Ils déambulent dans une rue étroite où grouille une foule nombreuse et sur laquelle s'ouvrent quantité de magasins.
"A droite et à gauche, s'ouvrent des rues plus étroites, tortueuses, pittoresques à l'excès, et où se trouvent toujours de jolis détails, pierres sculptées, peintures, balcons et qui, contrairement à nos ruelles sombres, sont inondées de lumière. [...]

"La rue aboutit à une place qui évoque les plus magnifiques décors de rêve, en entassement, j'allais dire un désordre de palais, d'églises, de campaniles monumentaux ; des maisons à loggia, des arcades à lourds piliers, des façades sculptées, des façades peintes, des façades recouvertes de fresques, et non pas des fresques quelconques, mais de délicats primitifs, ou des enchevêtrements de torses puissant et nus du XVIème siècle et sur le milieu de la place des colonnes supportant, les unes des saints, et l'une d'elles, un lion ailé rappelant celui de St.

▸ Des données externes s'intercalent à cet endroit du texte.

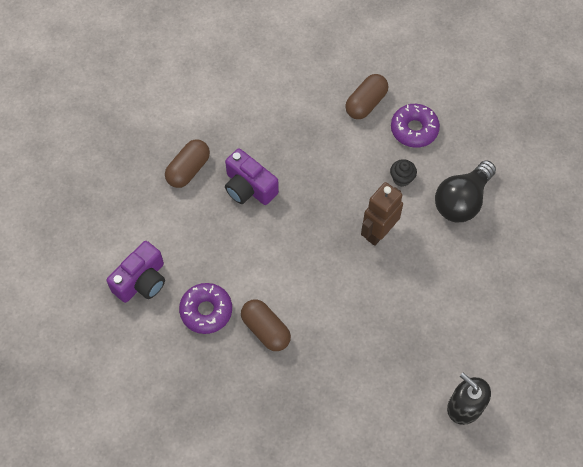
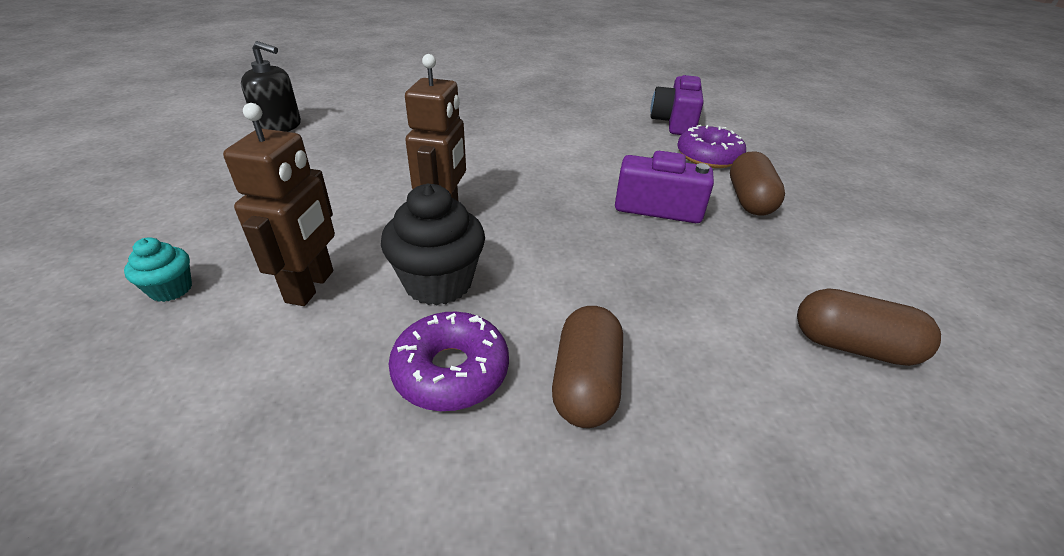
camera: 150 degrees right, 25 degrees down
(206, 311) = (594, 121): purple donut -> purple donut (708, 156)
(265, 330) = (525, 124): brown capsule -> brown capsule (852, 346)
(401, 178) = (438, 283): black cupcake -> black cupcake, size x1.87
(462, 201) = (311, 287): black light bulb -> brown robot
(526, 226) = (171, 289): none -> turquoise cupcake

Marc."

Ses camarades sont moins heureux que lui, parce que les cafés sont moins beaux et qu'ils aimeraient plus d'alignements, donc moins de diversité, pour toutes ces constructions.

Son capitaine lui demande de réaliser l'insigne de l'escadrille.

Le 11 Décembre, l'escadrille 22 arrive à Castelgomberto près de Vicence, au milieu des montagnes.

Dès le lendemain, André est frappé par les femmes qui vont chercher l'eau du puits au moyen de deux récipients bien propres en cuivre rouge et tenus sur leurs épaules par un bâton recourbé.





Collection personnelle de l'auteur
une jolie porteuse d'eau au pays du cuivre rouge


André, et ce fait est rarissime chez lui, râle sur la grossièreté de certains de ses compatriotes qui se comportent stupidement comme en pays conquis. 

Il en est profondément attristé parce qu'il aime déjà beaucoup ce pays accueillant et tous ses habitants.

Je pense que ces comportements, pour imbéciles qu'ils soient, traduisent surtout, après deux mois de vie presque normale, le retour à la proximité du front, l'appréhension de la reprise des combats et des horreurs qui l'accompagnent inévitablement.

Pour André aussi, les affaires militaires reprennent. 

Il passe la journée entière à faire "de nombreux calques pour déblayer les reconnaissances à faire de celles déjà faites par les escadrilles qui sont ici."



Quand il va à Vicence pour la première fois, le 7 Janvier 1918, c'est sous de fortes chutes de neige. 
Dans l'architecture du lieu, il reconnaît un style du XVème siècle Vénitien.




A pied d'oeuvre


Le 26 Janvier, le Commandant de son unité demande à voir sa carte des tranchées. il déclare que c'est un remarquable travail, bien supérieur aux canevas de tir auxquels il pourrait servir de modèle.

Le même jour, un avion de reconnaissance du même secteur - mais pas de la même escadrille - prend feu en vol et s'écrase sur le terrain, causant la mort du pilote et de l'observateur.

A cette occasion, je rappelle à tout hasard, que les aviateurs Français de la Grande Guerre ne disposaient jamais de parachute, à cause de l'excès de poids que cela représentait, et aussi parce que les compétences manquaient pour former les hommes à les employer comme à les préparer.

Les parachutes n'étaient utilisés que par les aérostiers, c'est à dire ceux qui observaient les positions ennemies à partir d'une "saucisse" gonflée à l'hydrogène et ancrée à 800 m du sol environ.



André est très secoué par cet accident : La guerre est de nouveau bien présente, maintenant. 

Le 21 Février, tout notre petit monde est prévenu que dans les 10 jours, l'escadrille sera déplacée à Castello di Godego, près de Castelfranco. 

Ils vont s'occuper du secteur de la Piave, qui constitue le front principal contre l'Empire Austro-Hongrois.